Making the ticketing situation even more urgent is that both consumers and enterprises suffer from the existing technology’s shortcomings. For example, if consumers are scammed, they lose money and are upset at having received a fraudulent ticket that will render them unable to attend a particular event. For the event organizer, that scammed consumer is a ticket that could have been sold, but ultimately equates to lost revenue.
Furthermore, consumers are more empowered than ever to speak out about their frustrations with technologies in the most powerful way possible: with their wallets. “If a potential customer does not feel comfortable making a ticket purchase because they don’t think that the transaction is safe enough, they simply won’t buy the ticket,” explains Abramson. “Consumers have dozens of events to choose from.
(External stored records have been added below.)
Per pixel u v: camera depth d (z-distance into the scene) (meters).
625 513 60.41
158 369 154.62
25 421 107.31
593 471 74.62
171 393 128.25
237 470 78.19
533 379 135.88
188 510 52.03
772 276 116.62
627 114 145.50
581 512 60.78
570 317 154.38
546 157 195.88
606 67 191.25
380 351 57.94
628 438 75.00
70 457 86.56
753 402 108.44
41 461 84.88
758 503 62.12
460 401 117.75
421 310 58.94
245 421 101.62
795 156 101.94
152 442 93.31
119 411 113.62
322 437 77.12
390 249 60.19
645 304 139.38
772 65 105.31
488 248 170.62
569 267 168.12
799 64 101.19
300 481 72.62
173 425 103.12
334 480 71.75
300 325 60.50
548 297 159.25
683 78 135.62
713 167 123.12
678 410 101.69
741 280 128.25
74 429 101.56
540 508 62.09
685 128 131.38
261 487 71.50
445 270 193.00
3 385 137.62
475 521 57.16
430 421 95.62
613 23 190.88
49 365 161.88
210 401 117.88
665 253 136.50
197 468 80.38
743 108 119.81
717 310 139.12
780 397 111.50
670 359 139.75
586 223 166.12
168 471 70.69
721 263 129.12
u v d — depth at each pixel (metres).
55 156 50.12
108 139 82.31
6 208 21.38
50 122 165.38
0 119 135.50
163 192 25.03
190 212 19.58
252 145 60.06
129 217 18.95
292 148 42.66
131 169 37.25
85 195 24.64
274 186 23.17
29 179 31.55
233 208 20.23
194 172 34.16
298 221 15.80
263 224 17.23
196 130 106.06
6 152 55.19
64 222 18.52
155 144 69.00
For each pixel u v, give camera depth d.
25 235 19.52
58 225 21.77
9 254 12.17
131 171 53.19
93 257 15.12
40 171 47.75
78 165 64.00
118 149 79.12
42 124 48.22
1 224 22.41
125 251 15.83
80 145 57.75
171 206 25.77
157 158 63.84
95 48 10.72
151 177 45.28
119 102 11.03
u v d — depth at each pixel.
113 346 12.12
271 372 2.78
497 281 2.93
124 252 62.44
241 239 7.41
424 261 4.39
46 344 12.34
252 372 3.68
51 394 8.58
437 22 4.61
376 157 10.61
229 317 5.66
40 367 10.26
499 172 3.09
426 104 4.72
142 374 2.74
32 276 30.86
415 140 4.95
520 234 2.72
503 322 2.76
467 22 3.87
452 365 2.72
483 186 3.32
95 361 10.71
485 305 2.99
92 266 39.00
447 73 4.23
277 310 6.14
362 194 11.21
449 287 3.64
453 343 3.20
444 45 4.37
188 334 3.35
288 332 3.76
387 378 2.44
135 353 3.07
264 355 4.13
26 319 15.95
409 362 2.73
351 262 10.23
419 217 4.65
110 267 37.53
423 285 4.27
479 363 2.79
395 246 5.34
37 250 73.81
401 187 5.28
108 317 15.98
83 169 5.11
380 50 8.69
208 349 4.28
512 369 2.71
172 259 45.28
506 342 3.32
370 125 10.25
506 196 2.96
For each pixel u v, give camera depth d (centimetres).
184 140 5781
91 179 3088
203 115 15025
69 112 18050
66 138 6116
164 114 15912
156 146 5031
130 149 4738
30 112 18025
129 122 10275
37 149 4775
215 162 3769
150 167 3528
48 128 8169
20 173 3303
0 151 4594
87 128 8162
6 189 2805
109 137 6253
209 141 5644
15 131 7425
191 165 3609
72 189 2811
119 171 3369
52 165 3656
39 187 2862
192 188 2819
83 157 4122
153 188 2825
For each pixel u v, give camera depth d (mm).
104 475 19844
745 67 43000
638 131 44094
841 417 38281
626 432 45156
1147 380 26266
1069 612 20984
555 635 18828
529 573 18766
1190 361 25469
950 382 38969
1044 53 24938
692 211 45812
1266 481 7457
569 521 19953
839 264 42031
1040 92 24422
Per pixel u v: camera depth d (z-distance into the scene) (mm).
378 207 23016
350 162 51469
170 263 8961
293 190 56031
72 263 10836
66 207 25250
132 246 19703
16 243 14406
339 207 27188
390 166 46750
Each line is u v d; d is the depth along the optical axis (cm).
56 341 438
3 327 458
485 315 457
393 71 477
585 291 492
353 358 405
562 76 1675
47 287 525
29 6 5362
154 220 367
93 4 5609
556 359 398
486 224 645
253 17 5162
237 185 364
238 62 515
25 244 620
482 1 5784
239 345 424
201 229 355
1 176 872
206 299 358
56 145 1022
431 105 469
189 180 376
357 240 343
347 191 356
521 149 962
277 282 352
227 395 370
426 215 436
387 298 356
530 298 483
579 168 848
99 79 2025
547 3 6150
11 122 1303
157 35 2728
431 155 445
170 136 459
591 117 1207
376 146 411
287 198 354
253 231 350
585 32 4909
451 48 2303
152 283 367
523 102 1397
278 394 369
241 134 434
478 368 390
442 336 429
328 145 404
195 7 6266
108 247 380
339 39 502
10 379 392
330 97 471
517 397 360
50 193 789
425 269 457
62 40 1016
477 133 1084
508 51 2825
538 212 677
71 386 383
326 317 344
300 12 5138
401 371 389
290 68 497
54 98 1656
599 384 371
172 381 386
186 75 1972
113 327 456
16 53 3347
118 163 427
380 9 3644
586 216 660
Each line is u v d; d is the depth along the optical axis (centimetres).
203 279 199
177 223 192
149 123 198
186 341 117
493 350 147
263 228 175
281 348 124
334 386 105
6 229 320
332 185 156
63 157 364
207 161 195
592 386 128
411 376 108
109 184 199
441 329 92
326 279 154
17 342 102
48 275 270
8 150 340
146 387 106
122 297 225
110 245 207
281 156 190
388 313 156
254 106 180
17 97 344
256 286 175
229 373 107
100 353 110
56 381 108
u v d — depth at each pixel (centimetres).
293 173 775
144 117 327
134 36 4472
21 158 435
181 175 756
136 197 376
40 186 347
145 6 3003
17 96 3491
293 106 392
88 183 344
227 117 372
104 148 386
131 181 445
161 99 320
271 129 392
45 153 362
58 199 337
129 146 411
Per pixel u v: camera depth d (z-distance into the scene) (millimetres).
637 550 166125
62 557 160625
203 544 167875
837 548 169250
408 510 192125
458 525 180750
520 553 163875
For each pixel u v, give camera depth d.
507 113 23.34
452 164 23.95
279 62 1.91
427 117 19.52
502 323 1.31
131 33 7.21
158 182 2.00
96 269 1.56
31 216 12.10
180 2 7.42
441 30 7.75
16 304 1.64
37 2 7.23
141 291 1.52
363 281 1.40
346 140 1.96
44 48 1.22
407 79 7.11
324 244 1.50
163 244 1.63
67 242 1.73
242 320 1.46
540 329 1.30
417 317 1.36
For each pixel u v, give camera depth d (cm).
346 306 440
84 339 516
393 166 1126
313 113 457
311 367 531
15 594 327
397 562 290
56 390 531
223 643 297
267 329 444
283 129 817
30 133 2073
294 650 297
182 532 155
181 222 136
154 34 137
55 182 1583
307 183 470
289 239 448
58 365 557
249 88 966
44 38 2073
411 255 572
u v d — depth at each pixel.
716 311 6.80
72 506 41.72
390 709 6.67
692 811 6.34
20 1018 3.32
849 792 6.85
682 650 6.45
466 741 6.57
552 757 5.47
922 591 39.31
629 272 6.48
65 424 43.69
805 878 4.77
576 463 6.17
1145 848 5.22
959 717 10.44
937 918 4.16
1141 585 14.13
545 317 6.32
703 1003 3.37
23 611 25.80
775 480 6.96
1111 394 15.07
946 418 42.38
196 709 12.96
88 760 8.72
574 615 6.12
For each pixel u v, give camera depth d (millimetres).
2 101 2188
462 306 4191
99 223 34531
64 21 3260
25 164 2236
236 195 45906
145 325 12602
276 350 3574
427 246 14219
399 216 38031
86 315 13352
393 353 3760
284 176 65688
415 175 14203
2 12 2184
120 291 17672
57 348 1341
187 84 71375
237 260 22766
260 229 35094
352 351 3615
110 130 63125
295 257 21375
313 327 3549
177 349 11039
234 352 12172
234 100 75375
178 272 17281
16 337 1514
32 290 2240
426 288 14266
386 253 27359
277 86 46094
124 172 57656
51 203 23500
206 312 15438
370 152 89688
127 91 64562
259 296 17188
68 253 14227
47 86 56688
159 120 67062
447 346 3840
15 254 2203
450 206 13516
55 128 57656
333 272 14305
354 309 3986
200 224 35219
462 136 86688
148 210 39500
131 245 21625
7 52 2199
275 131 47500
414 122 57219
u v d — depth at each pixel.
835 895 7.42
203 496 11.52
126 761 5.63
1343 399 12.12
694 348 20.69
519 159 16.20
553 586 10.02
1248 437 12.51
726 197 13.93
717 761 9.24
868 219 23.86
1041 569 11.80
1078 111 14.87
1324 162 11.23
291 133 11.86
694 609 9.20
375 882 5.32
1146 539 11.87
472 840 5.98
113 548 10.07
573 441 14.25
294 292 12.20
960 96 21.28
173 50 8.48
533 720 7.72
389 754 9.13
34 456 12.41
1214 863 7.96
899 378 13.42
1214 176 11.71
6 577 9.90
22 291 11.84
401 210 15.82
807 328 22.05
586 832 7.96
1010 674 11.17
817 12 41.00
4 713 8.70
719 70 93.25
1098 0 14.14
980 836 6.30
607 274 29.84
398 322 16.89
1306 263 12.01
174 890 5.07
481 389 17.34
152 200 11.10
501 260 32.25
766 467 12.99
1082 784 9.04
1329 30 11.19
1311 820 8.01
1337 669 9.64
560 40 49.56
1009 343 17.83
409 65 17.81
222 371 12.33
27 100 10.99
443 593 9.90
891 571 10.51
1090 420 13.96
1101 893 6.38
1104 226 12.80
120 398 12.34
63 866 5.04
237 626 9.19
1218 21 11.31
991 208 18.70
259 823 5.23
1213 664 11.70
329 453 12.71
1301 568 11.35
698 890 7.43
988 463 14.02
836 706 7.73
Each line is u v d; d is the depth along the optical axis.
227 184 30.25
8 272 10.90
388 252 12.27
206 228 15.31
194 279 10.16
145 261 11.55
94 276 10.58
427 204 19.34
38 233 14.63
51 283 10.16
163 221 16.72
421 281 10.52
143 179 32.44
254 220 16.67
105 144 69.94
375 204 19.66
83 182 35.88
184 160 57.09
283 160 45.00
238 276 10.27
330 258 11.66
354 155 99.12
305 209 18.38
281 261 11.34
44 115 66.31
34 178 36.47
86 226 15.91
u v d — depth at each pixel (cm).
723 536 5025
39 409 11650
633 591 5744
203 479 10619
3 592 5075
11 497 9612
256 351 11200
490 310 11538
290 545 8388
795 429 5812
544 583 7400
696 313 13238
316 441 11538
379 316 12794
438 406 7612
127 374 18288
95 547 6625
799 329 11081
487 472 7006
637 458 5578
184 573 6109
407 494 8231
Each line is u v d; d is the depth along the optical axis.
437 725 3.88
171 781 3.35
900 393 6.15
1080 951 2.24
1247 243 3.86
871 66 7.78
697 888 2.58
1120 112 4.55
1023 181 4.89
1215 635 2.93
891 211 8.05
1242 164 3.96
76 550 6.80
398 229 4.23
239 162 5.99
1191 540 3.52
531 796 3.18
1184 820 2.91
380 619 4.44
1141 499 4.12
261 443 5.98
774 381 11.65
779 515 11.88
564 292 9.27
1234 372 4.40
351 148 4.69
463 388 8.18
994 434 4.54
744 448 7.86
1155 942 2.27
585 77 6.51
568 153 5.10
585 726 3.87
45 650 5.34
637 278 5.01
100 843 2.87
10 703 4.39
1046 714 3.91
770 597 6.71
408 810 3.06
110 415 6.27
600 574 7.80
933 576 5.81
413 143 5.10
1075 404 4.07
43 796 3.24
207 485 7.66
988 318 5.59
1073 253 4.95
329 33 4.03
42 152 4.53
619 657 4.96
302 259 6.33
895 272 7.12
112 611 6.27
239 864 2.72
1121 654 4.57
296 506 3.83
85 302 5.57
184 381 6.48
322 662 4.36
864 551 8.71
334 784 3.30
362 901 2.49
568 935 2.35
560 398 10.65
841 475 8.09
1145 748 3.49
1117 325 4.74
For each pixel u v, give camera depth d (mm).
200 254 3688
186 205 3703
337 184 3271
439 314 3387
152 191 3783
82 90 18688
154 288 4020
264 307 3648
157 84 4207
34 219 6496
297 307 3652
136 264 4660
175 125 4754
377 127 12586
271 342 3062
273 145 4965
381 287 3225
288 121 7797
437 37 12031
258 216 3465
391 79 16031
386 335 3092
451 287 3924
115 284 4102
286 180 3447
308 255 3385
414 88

If you aren’t investing in the safest, most up-to-date ticketing technology as an event organizer, you risk losing sales to your competition.”
Why NFT tickets are safer
Consumers will recognize the benefits of NFT ticketing for the safety of their transactions, especially its potential to reduce fraud. Fake QR codes and barcodes can be produced, but blockchain code cannot be faked. Given the publicly verifiable nature of blockchain technology, NFT ticket holders can rest assured knowing they hold a genuine ticket to an event.
NFT ticketing also virtually eliminates the possibility of scalping. “Scalpers attempt to purchase tickets at a massive scale to resell them at prices above face value, leaving people who genuinely want to attend without the opportunity to see it,” Abramson adds. “Blockchain technology prevents these scalpers from buying up tickets at massive scales by keeping a verifiable record of every transaction. If certain buyers are acting with malicious intent, event organizers can know.”
However, this does not mean that the secondary market is eliminated. In fact, NFT technology enables a much safer secondary market in which fans can buy and sell tickets from one another without fearing whether or not the transaction is genuine. Once sold, sending a ticket is easier than ever, simply changing hands between Ethereum wallets.
Additionally, from the perspective of event organizers, it is much safer to know exactly who holds these tickets at any given time. Every time a ticketing transaction occurs, it is added to the blockchain. Event organizers can then access these blockchain records to communicate important information with attendees, or even keep track of who will attend the event for safety reasons.
NFT ticketing is the proverbial lightning in a bottle for both the world of blockchain and the ticketing industry. By using the technological advantages of blockchain and NFTs to address the needs of an event ticketing agency that has been running on life support for so long, companies like Relic Tickets are breathing life into both. The result is a ticketing experience that is not only far safer for consumers and event organizers, but one that also offers them unique value in the form of a digital NFT collectible.